Records:
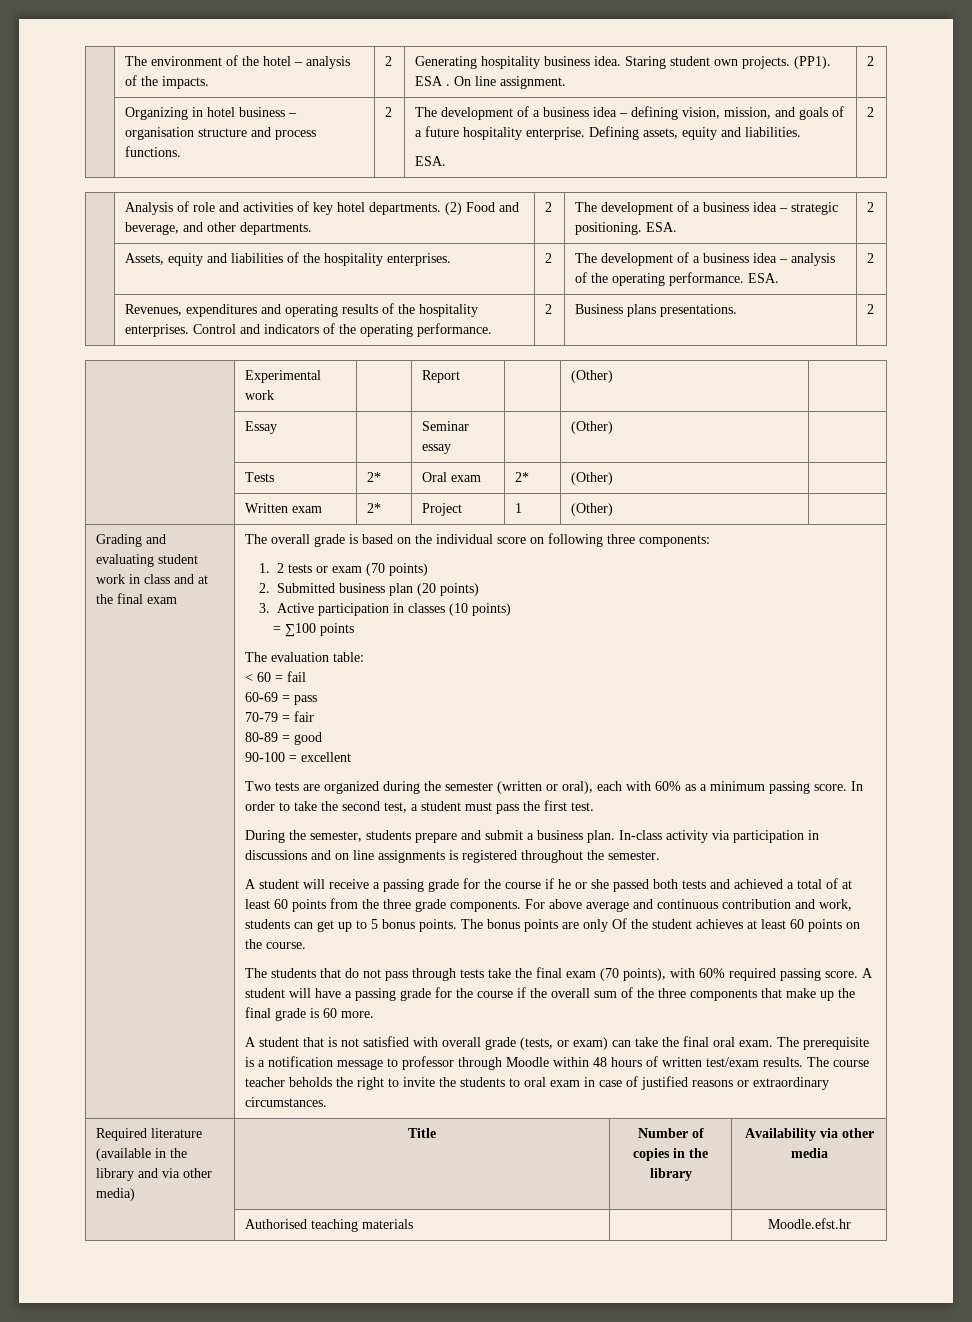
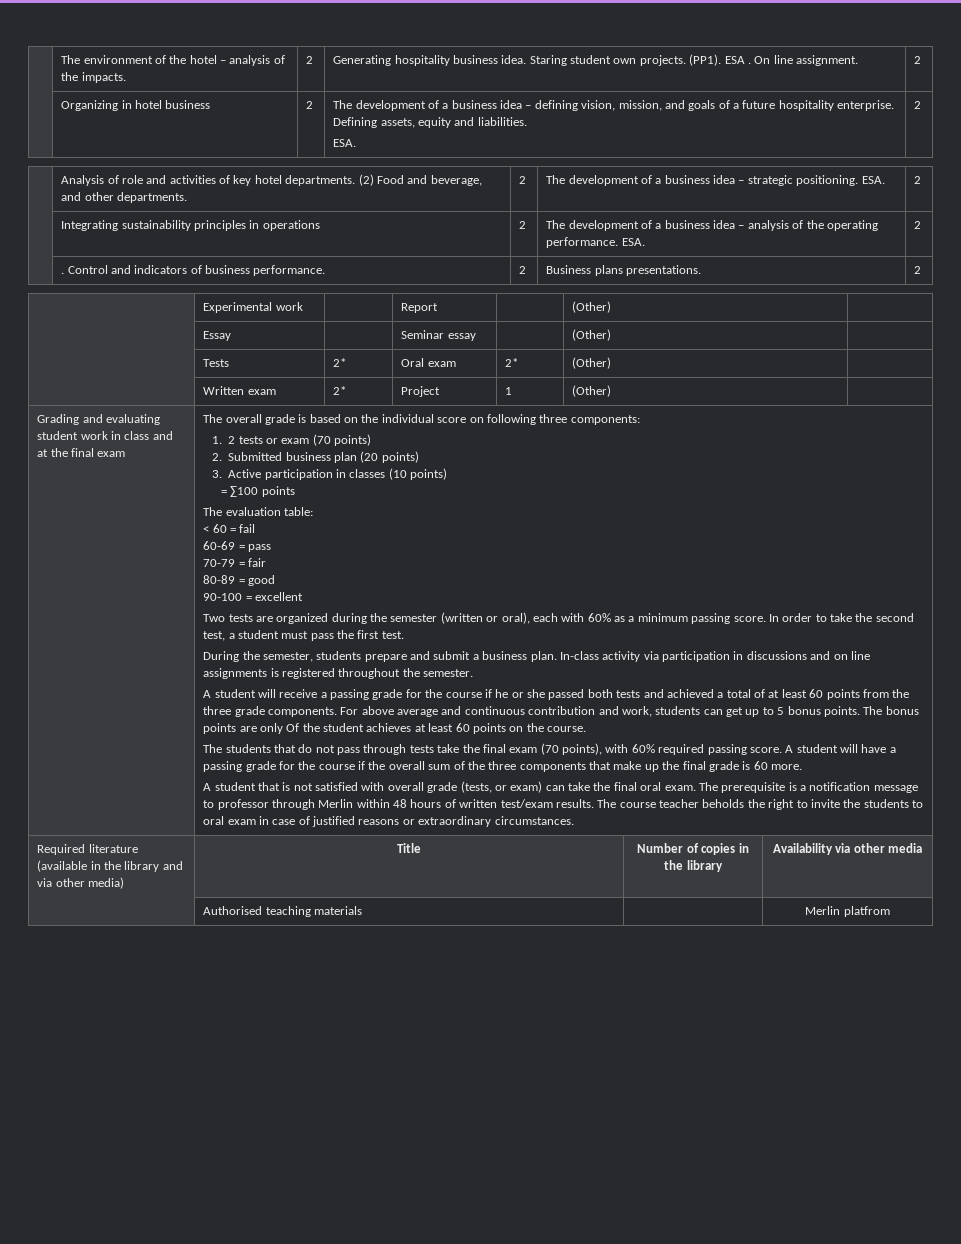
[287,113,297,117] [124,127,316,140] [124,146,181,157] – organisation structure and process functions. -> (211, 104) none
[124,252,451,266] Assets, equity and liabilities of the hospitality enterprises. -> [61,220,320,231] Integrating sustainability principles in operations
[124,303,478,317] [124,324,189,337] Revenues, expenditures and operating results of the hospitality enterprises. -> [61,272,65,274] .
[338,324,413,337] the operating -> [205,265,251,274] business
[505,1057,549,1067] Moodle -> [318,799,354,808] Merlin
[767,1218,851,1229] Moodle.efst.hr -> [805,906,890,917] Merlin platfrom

---

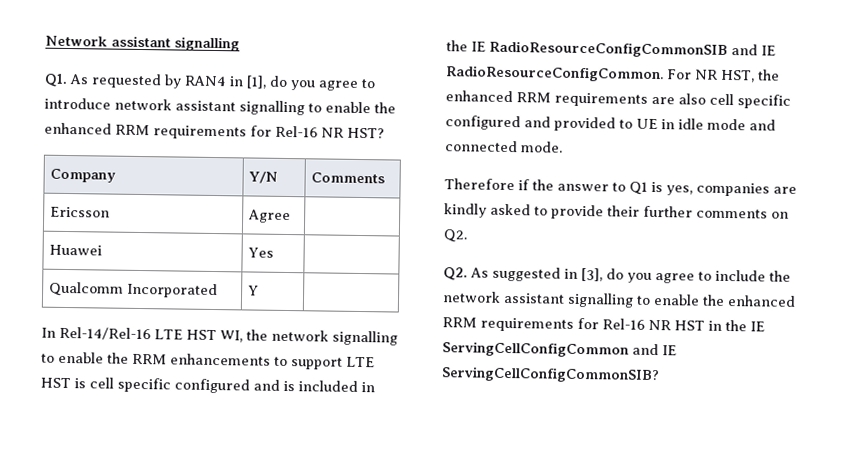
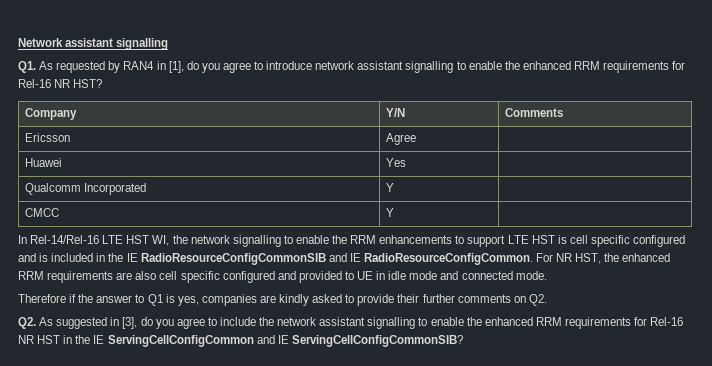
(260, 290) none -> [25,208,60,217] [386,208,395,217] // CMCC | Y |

...

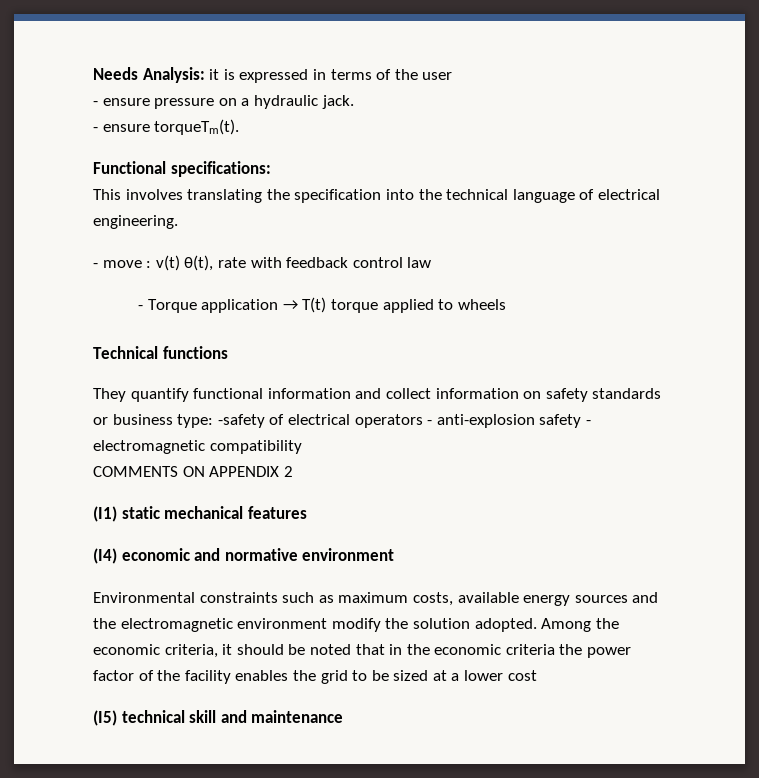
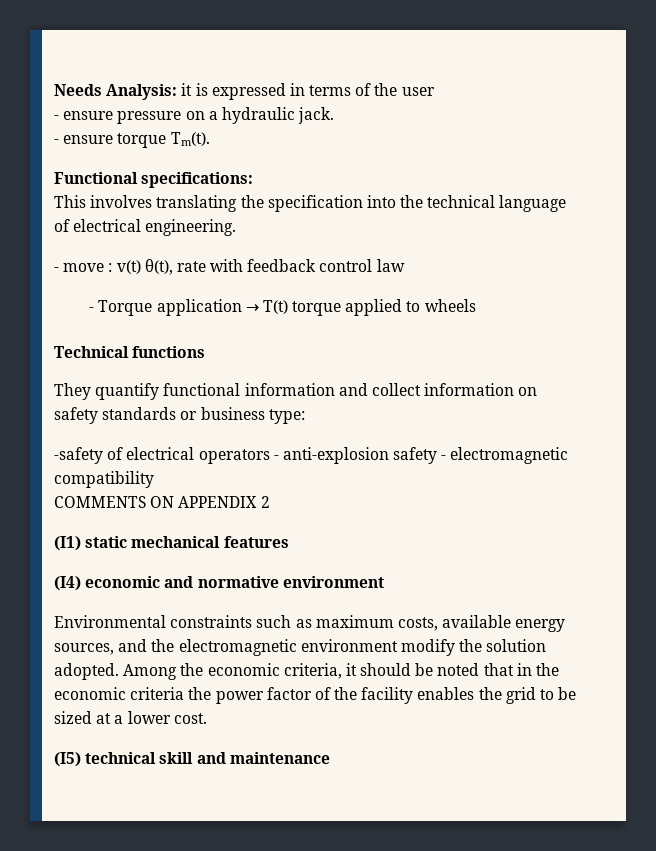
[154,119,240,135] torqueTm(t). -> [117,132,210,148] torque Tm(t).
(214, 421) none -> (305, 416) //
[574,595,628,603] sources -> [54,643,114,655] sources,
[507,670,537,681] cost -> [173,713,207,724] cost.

Task statement:
From the entries above, give again exactly the lines running from the line with "[287,113,297,117] [124,127,316,140] [124,146,181,157]" to the line with "[124,252,451,266] Assets, equity"; include both of those lines.

Output of the task:
[287,113,297,117] [124,127,316,140] [124,146,181,157] – organisation structure and process functions. -> (211, 104) none
[124,252,451,266] Assets, equity and liabilities of the hospitality enterprises. -> [61,220,320,231] Integrating sustainability principles in operations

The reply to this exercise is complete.